**** Excerpt provided

Good resource for marketing research?

post by Mercurial · 2011-08-19T20:52:21.114Z · LW · GW · Legacy · 27 comments

Contents

27 comments

I'm planning on starting a business in a few years.  I realize that I have absolutely zero entrepreneurial experience and really don't know what I'm doing when it comes to appealing to my target audience.  I know a number of psychological tricks that should in theory work, but theory and practice often differ and my understanding of the theory isn't robust enough to make up for the difference.

So, what I need is some kind of rational direction to look in so that I can start digging into the basic marketing research I'll need to do before I plunk money down on a business.  At this point my expertise is limited to having read Michael Gerber's book The E-Myth Revisited, which in my naivety seems like a good way to address the question of how to avoid being a victim of the stunning failure rate of private businesses.  But I really wouldn't be surprised to discover that Gerber is just dead wrong and that I don't have the background needed to understand that.

So, my question is: Where can I look to get rational guidance on this?  I prefer a book or a series or something like that since I don't have the money to hire a professional yet, and it's still a bit early to start plunking money down on the seed of a business idea.

I doubt the nature of the business I'm thinking of is all that relevant since I'm looking for pretty basic, general information on marketing.  But as I could easily be wrong: This is for a school.  My hope is to get an alternative high school set up that trains students to be meaningfully ready for the modern world, dropping the stuff that's there purely due to cultural momentum.  By and large (but not completely), this means focusing on metacognitive skills rather than primarily on subject content.  I'm an education researcher and know of a number of psychological tools that are extremely promising and have proven effective in a wide range of cases but simply haven't been adopted for use in classrooms on any relevant scale, so part of my work between now and when I start this school is going to be aimed at doing research to hammer out the pragmatics.  But that's the idea in a very tiny nutshell: use findings in psychology and sociology to teach stuff to teenagers that they'll actually find useful throughout their lives and that society will be glad that they know.  I'm interested in making this a business primarily because I need it to provide me with enough of an income that I don't have to distract myself with some other job in order to support my family.

********
**** Data for analysis

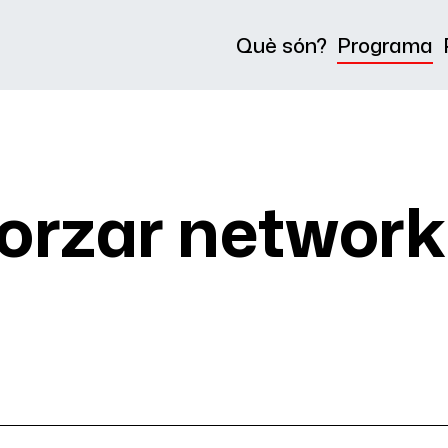
Què són?
Programa
rzar network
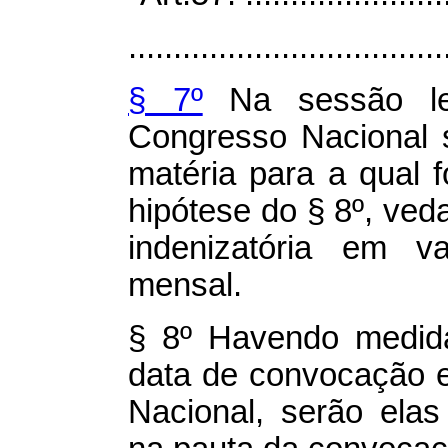
...................................
§ 7º
Na sessão legi
Congresso Nacional 
matéria para a qual 
hipótese do § 8º, ve
indenizatória em va
mensal.
§ 8º Havendo medida
data de convocação e
Nacional, serão elas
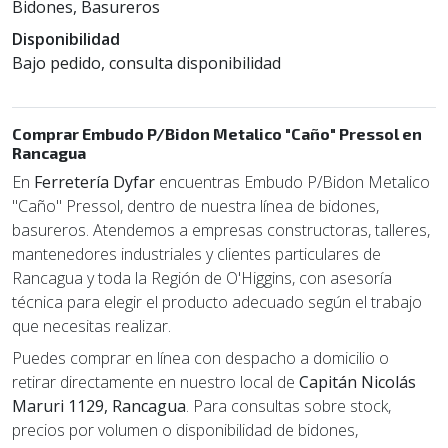
Bidones, Basureros
Disponibilidad
Bajo pedido, consulta disponibilidad
Comprar Embudo P/Bidon Metalico "Caño" Pressol en
Rancagua
En
Ferretería Dyfar
encuentras Embudo P/Bidon Metalico
"Caño" Pressol, dentro de nuestra línea de bidones,
basureros. Atendemos a empresas constructoras, talleres,
mantenedores industriales y clientes particulares de
Rancagua y toda la Región de O'Higgins, con asesoría
técnica para elegir el producto adecuado según el trabajo
que necesitas realizar.
Puedes comprar en línea con despacho a domicilio o
retirar directamente en nuestro local de
Capitán Nicolás
Maruri 1129, Rancagua
. Para consultas sobre stock,
precios por volumen o disponibilidad de bidones,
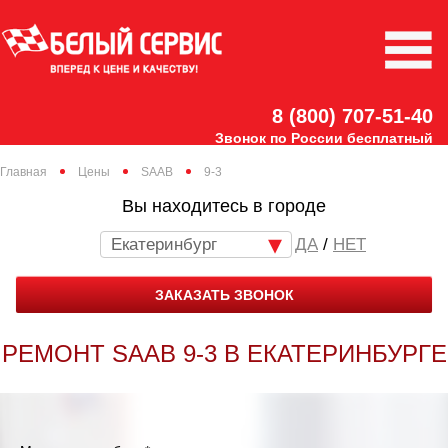
8 (800) 707-51-40
Звонок по России бесплатный
Главная
Цены
SAAB
9-3
Вы находитесь в городе
Екатеринбург
/
НЕТ
ЗАКАЗАТЬ ЗВОНОК
РЕМОНТ SAAB 9-3 В ЕКАТЕРИНБУРГЕ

********

- Aim of the task
Please copy the marketing research post from the words "So, my question" through "a business idea.", substituting "consultant" for "professional". The rows come from a different source than the text.

- Expected answer
So, my question is: Where can I look to get rational guidance on this?  I prefer a book or a series or something like that since I don't have the money to hire a consultant yet, and it's still a bit early to start plunking money down on the seed of a business idea.